В эпоху человеческих жертвоприношений такое воздействие на умы людей еще было как-то объяснимо, хоть Триен и считал это диким. Но последние четыре перерождения для Санхи существовал лишь один мотив: безнаказанность. Шаманка кичилась ею. Делала, что хотела и как хотела, наслаждалась тем, что ее превозносят окружающие, и думать забывала о том, что это подобострастное раболепие перед шаманкой не искреннее, а навязанное.
После ее смерти Триен, убежденный, что уважение нужно зарабатывать, а не внушать, почти полностью подавил артефакты в Пупе.
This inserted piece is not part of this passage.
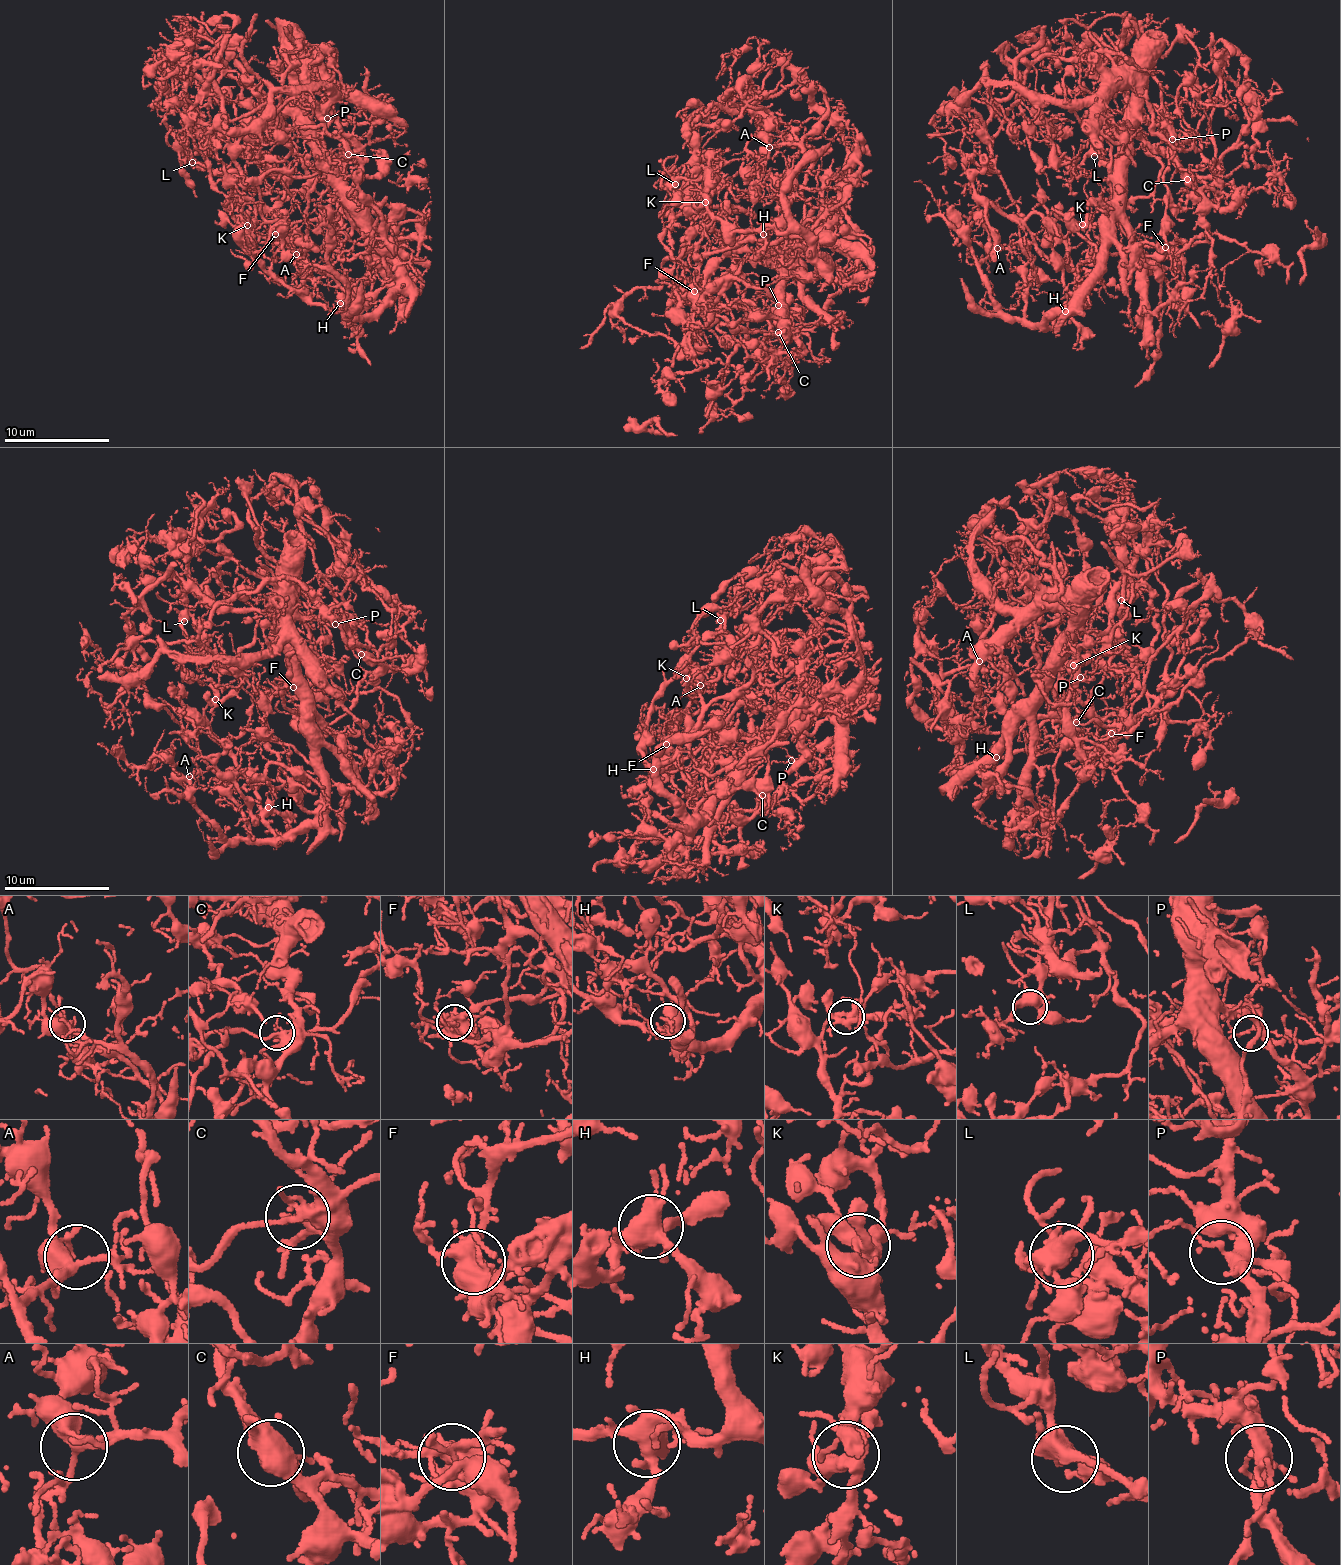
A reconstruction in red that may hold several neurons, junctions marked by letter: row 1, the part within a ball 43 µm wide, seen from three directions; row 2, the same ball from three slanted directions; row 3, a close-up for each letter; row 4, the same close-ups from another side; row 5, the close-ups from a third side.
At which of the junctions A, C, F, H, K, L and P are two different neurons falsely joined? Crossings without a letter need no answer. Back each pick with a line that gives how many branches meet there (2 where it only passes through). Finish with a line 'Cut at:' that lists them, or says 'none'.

Убрать их молодой шаман не мог — Санхи, болезненно жаждавшая почитания, зачаровала в свое время камни в кладке домов и колодцев, накладывала заклинания на молодые деревца.
Теперь же подспудная и нерушимая убежденность деревенских в том, что шаман всегда прав, Триену пригодилась. Чары артефактов должны были противодействовать внушению Фейольда, а в том, что пришлый маг попытается настроить жителей Пупа против шамана и его гостьи, сомнений не возникало. Слишком напорист был разбойник, издевавшийся над девушкой.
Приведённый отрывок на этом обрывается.